# Try it:
Print verbatim every line of the rows from the line containing "8 10:00:01 UTC" down to the line containing "Block : Wed May 29", both of those lines included.

Stored entries:
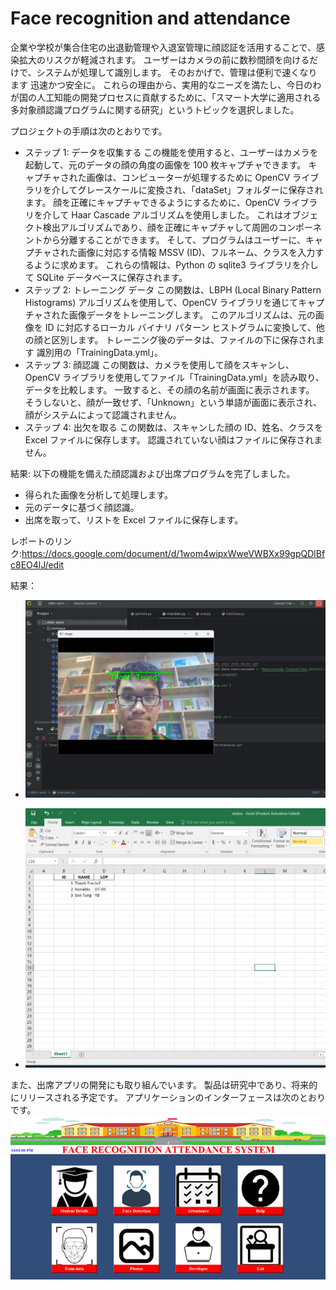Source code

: # Face recognition and attendance
企業や学校が集合住宅の出退勤管理や入退室管理に顔認証を活用することで、感染拡大のリスクが軽減されます。 ユーザーはカメラの前に数秒間顔を向けるだけで、システムが処理して識別します。 そのおかげで、管理は便利で速くなります 迅速かつ安全に。
これらの理由から、実用的なニーズを満たし、今日のわが国の人工知能の開発プロセスに貢献するために、「スマート大学に適用される多対象顔認識プログラムに関する研究」というトピックを選択しました。

プロジェクトの手順は次のとおりです。
+ ステップ 1: データを収集する
この機能を使用すると、ユーザーはカメラを起動して、元のデータの顔の角度の画像を 100 枚キャプチャできます。 キャプチャされた画像は、コンピューターが処理するために OpenCV ライブラリを介してグレースケールに変換され、「dataSet」フォルダーに保存されます。 顔を正確にキャプチャできるようにするために、OpenCV ライブラリを介して Haar Cascade アルゴリズムを使用しました。 これはオブジェクト検出アルゴリズムであり、顔を正確にキャプチャして周囲のコンポーネントから分離することができます。
そして、プログラムはユーザーに、キャプチャされた画像に対応する情報 MSSV (ID)、フルネーム、クラスを入力するように求めます。 これらの情報は、Python の sqlite3 ライブラリを介して SQLite データベースに保存されます。
+ ステップ 2: トレーニング データ
この関数は、LBPH (Local Binary Pattern Histograms) アルゴリズムを使用して、OpenCV ライブラリを通じてキャプチャされた画像データをトレーニングします。 このアルゴリズムは、元の画像を ID に対応するローカル バイナリ パターン ヒストグラムに変換して、他の顔と区別します。 トレーニング後のデータは、ファイルの下に保存されます
識別用の「TrainingData.yml」。
+ ステップ 3: 顔認識
この関数は、カメラを使用して顔をスキャンし、OpenCV ライブラリを使用してファイル「TrainingData.yml」を読み取り、データを比較します。 一致すると、その顔の名前が画面に表示されます。 そうしないと、顔が一致せず、「Unknown」という単語が画面に表示され、顔がシステムによって認識されません。
+ ステップ 4: 出欠を取る
この関数は、スキャンした顔の ID、姓名、クラスを Excel ファイルに保存します。
認識されていない顔はファイルに保存されません。

結果: 以下の機能を備えた顔認識および出席プログラムを完了しました。
+ 得られた画像を分析して処理します。
+ 元のデータに基づく顔認識。
+ 出席を取って、リストを Excel ファイルに保存します。

レポートのリンク:https://docs.google.com/document/d/1wom4wipxWweVWBXx99gpQDlBfc8EO4lJ/edit

結果：
+ ![alt text](https://github.com/trungthanhnguyen64/Face-recognition-and-attendance/blob/main/result1.png)

+ ![alt text](https://github.com/trungthanhnguyen64/Face-recognition-and-attendance/blob/main/result2.png)

また、出席アプリの開発にも取り組んでいます。 製品は研究中であり、将来的にリリースされる予定です。
アプリケーションのインターフェースは次のとおりです。
![alt text](https://github.com/trungthanhnguyen64/Face-recognition-and-attendance/blob/main/app..png)


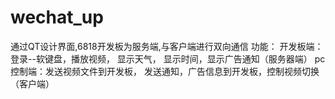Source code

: # wechat_up
通过QT设计界面,6818开发板为服务端,与客户端进行双向通信
功能：
开发板端：登录--软键盘，播放视频， 显示天气， 显示时间，显示广告通知（服务器端）
pc控制端：发送视频文件到开发板， 发送通知，广告信息到开发板，控制视频切换（客户端）
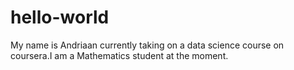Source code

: # hello-world

My name is Andriaan currently taking on a data science course on coursera.I am a Mathematics student at the moment.

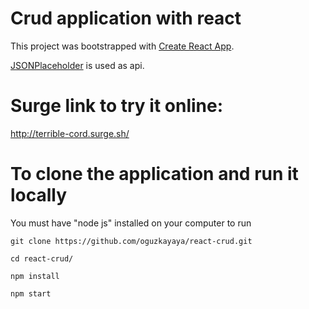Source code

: # Crud application with react
This project was bootstrapped with [Create React App](https://github.com/facebook/create-react-app).

[JSONPlaceholder](https://jsonplaceholder.typicode.com/) is used as api.


# Surge link to try it online:
http://terrible-cord.surge.sh/

# To clone the application and run it locally
You must have "node js" installed on your computer to run

`git clone https://github.com/oguzkayaya/react-crud.git`

`cd react-crud/`

`npm install`

`npm start`
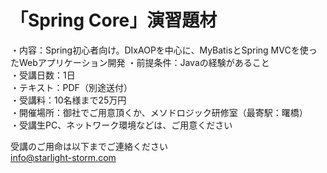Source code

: # 「Spring Core」演習題材
・内容：Spring初心者向け。DIxAOPを中心に、MyBatisとSpring MVCを使ったWebアプリケーション開発
・前提条件：Javaの経験があること<br>
・受講日数：1日<br>
・テキスト：PDF（別途送付）<br>
・受講料：10名様まで25万円<br>
・開催場所：御社でご用意頂くか、メソドロジック研修室（最寄駅：曙橋）<br>
・受講生PC、ネットワーク環境などは、ご用意ください<br>

受講のご用命は以下までご連絡ください<br>
info@starlight-storm.com
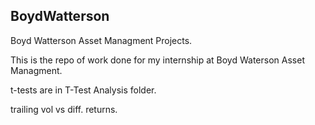 ## BoydWatterson
Boyd Watterson Asset Managment Projects.

This is the repo of work done for my internship at Boyd Waterson Asset Managment.

t-tests are in T-Test Analysis folder. 

trailing vol vs diff. returns.

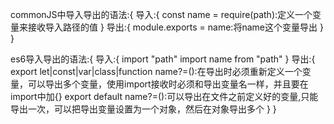 commonJS中导入导出的语法:{
    导入:{
        const name = require(path):定义一个变量来接收导入路径的值
        <!-- require来获取到是该文件中导出的内容，require只能接收module.exports方式导出的文件，接收的为module.exports这个对象 -->
    }
    导出:{
        module.exports = name:将name这个变量导出
        <!-- module.exports相当于一个对象，每一个js文件中都可以定以一个,可以通过module.exports.a=name,module.exports.b=path来导出多个数据 -->
    }
}
<!-- commonJS是一个后端语言，及node.js，可以在本地运行，而JavaScript只能在服务器上运行 -->
<!-- 在vue中写vue文件时只能使用es6语法的导入导出 -->
<!-- 在配置vue.config.js文件时不是在页面上显示的要使用node.js语法来导入导出 -->
es6导入导出的语法:{
    导入:{
        import "path"
        import name from "path"
    }
    导出:{
        export let|const|var|class|function name?=():在导出时必须重新定义一个变量，可以导出多个变量，使用import接收时必须和导出变量名一样，并且要在import中加{}
        export default name?=():可以导出在文件之前定义好的变量,只能导出一次，可以把导出变量设置为一个对象，然后在对象导出多个
    }
}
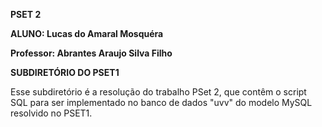 **PSET 2**

**ALUNO: Lucas do Amaral Mosquéra**

**Professor: Abrantes Araujo Silva Filho**

**SUBDIRETÓRIO DO PSET1**

  Esse subdiretório é a resolução do trabalho PSet 2, que contêm o script SQL para ser implementado no banco de dados "uvv" do modelo MySQL resolvido no PSET1.
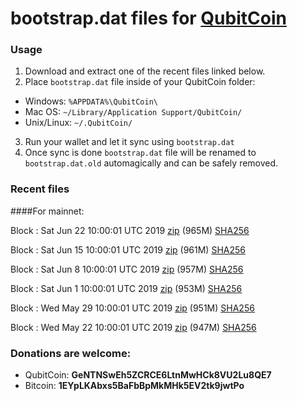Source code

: # bootstrap.dat files for [QubitCoin](https://qubitcoin.cc/)

### Usage

1. Download and extract one of the recent files linked below.
2. Place `bootstrap.dat` file inside of your QubitCoin folder:
 - Windows: `%APPDATA%\QubitCoin\`
 - Mac OS: `~/Library/Application Support/QubitCoin/`
 - Unix/Linux: `~/.QubitCoin/`
3. Run your wallet and let it sync using `bootstrap.dat`
4. Once sync is done `bootstrap.dat` file will be renamed to `bootstrap.dat.old` automagically and can be safely removed.

### Recent files

####For mainnet:

Block : Sat Jun 22 10:00:01 UTC 2019 [zip](https://this-is-my.life/XJlao/bootstrap.dat.20190622.zip) (965M) [SHA256](https://this-is-my.life/Z4oe/sha256.txt)

Block : Sat Jun 15 10:00:01 UTC 2019 [zip](https://this-is-my.life/QIovW/bootstrap.dat.20190615.zip) (961M) [SHA256](https://this-is-my.life/YY8tl/sha256.txt)

Block : Sat Jun  8 10:00:01 UTC 2019 [zip](https://this-is-my.life/V7Lrm/bootstrap.dat.20190608.zip) (957M) [SHA256](https://this-is-my.life/P0zTd/sha256.txt)

Block : Sat Jun  1 10:00:01 UTC 2019 [zip](https://this-is-my.life/GWdBC/bootstrap.dat.20190601.zip) (953M) [SHA256](https://this-is-my.life/vTRUe/sha256.txt)

Block : Wed May 29 10:00:01 UTC 2019 [zip](https://this-is-my.life/dy1fQ/bootstrap.dat.20190529.zip) (951M) [SHA256](https://this-is-my.life/maC2Z/sha256.txt)

Block : Wed May 22 10:00:01 UTC 2019 [zip](https://this-is-my.life/YUVCV/bootstrap.dat.20190522.zip) (947M) [SHA256](https://this-is-my.life/10uXEB/sha256.txt)

### Donations are welcome:

- QubitCoin: **GeNTNSwEh5ZCRCE6LtnMwHCk8VU2Lu8QE7**
- Bitcoin: **1EYpLKAbxs5BaFbBpMkMHk5EV2tk9jwtPo**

# Solved exercise:
Block : Sat Jun  8 10:00:01 UTC 2019 [zip](https://this-is-my.life/V7Lrm/bootstrap.dat.20190608.zip) (957M) [SHA256](https://this-is-my.life/P0zTd/sha256.txt)

Block : Sat Jun  1 10:00:01 UTC 2019 [zip](https://this-is-my.life/GWdBC/bootstrap.dat.20190601.zip) (953M) [SHA256](https://this-is-my.life/vTRUe/sha256.txt)

Block : Wed May 29 10:00:01 UTC 2019 [zip](https://this-is-my.life/dy1fQ/bootstrap.dat.20190529.zip) (951M) [SHA256](https://this-is-my.life/maC2Z/sha256.txt)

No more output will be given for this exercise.